I take his hand. “I would be absolutely delighted to introduce you to my mom. Now that I have my luggage back, you can give her the rosary.”
“That was for you to give her.”
“I prefer the truth. Her absentminded daughter forgot, and her absentminded daughter’s amazing boyfriend came through.”
He pulls me into a kiss and then says, “We haven’t talked about what comes next. You want to stay a month. And then…?”
“I’d like to go back to Rome. With you, obviously. I’m also willing to consider cohabitation.”
He smiles. “Your place? ’Cause I like yours better.”
“Mine if the landlord hasn’t kicked me out. As for my jobs, I’m sure I’ll get fired from one or two, but I’ll find other clients. I like what I do, and I have no intention of changing it. And while I know you enjoy being a tour guide, I kinda feel like it’s not your true calling.”
“I’ve already started looking into getting my investigator’s license.”
“Excellent.” I smack a kiss on his lips and then hook my arm through his as we resume walking.
“At the risk of pushing my luck…,” he says. “After you were arrested, I made sure to get your rings back from the police.”
I arch a brow. “The fake engagement ring and wedding band?”
“I threw out the wedding band. It was just tin.” He reaches into his pocket and takes out the engagement one.
“A souvenir of our adventure?” I say with a laugh as I take it. I put it on my finger and wave it around. “I do like it. No one can tell it’s cubic zirconia.”
He says nothing. I look up at him, at his expression and…
“It’s not cubic zirconia, is it?” I say.
He clears his throat. “Once again, these things go so much better in my head.” He takes a deep breath. “I’d get down on one knee, but a cemetery is the most inappropriate place ever for that, which I should have realized before I said anything. I just wanted you to know that I kept the ring. If and when you want it, just say so, and I’ll do this properly. No pressure. No rush. I want you to have all the time you need.”
“And if I don’t need any time?”
He inhales sharply, and I cut off his reply with a kiss that lasts until an elderly woman harrumphs at us, and we guiltily continue walking.
We find Isabella’s grave. It’s a simple yet gorgeous headstone. Tiana’s choice, I’m sure. It’s in a spot with space for her children, and maybe even for Colt. A family plot, because they were a family, however fractured.
We lay flowers at Isabella’s grave, one bouquet among dozens, and then Marco steps back. I stay there, on one knee, and I remember Isabella. I remember the first time I met her, gardening in her yard. I remember playing music together under the stars. I remember lying on that bed in New York, talking into the night.

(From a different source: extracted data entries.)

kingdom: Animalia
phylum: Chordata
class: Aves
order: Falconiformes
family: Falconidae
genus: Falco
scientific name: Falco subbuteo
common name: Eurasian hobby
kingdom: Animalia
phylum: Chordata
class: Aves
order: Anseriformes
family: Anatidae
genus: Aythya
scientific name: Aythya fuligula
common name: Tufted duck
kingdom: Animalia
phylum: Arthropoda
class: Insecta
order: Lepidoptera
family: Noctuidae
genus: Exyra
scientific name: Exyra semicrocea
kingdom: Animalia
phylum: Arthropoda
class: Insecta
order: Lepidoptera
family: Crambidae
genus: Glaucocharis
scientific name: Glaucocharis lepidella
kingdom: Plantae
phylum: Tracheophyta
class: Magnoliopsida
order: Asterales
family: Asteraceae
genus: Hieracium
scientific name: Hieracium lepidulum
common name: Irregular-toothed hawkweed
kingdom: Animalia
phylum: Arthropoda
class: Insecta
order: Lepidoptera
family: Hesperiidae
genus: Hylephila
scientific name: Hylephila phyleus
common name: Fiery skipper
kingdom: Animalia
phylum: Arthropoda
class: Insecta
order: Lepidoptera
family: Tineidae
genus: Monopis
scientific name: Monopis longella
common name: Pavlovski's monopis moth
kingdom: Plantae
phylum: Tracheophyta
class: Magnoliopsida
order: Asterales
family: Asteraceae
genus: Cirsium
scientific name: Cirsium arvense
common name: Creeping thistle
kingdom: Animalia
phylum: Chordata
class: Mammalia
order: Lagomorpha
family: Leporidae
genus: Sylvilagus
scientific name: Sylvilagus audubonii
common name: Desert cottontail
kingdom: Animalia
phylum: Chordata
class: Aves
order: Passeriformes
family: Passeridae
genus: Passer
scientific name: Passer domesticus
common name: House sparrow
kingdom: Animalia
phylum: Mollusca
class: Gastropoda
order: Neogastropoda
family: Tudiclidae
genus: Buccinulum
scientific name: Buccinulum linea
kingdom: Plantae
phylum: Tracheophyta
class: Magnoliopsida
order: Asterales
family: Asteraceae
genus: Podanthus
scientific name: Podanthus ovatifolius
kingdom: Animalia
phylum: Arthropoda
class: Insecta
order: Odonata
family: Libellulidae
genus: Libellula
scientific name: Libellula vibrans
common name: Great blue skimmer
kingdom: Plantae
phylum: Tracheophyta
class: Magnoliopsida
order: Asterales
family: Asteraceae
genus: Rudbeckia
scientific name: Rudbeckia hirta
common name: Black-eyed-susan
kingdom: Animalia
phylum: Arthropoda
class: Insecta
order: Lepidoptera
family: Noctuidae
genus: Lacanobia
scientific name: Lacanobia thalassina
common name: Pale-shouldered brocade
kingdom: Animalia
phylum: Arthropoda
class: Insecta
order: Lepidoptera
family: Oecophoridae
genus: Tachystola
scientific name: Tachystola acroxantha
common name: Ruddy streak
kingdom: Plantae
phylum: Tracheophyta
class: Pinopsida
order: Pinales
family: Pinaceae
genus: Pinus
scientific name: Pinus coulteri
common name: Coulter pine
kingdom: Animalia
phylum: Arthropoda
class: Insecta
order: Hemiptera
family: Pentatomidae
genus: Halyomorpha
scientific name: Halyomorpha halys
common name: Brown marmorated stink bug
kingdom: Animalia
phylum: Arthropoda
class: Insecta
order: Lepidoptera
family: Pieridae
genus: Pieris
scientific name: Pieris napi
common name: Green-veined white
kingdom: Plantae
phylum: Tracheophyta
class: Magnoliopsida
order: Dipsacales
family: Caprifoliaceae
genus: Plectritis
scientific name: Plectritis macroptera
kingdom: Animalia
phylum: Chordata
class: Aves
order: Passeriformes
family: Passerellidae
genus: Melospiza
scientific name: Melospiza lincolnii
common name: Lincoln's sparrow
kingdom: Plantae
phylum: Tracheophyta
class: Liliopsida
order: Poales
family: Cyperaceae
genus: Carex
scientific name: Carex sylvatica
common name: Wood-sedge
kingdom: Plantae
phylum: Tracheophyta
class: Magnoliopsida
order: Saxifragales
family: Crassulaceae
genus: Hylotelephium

“I said I wrote you a fan letter when I was younger,” I say. “Even if things hadn’t gone wrong, I’m not sure I could ever have shown it to you.”
I slip the letter from my pocket. “This is that letter, Isabella, from a starstruck twelve-year-old girl to her idol. There were times I wanted to say you weren’t the person I wrote this letter to, that the girl who wrote it didn’t know the real you. And she didn’t. Because the real you was so much more.”
I tuck it into the bouquet we’ve left. Then I touch my fingers to her headstone.
“I was always your fan, Isabella.”
I push to my feet and make my way to Marco, as his arms open to pull me into a hug.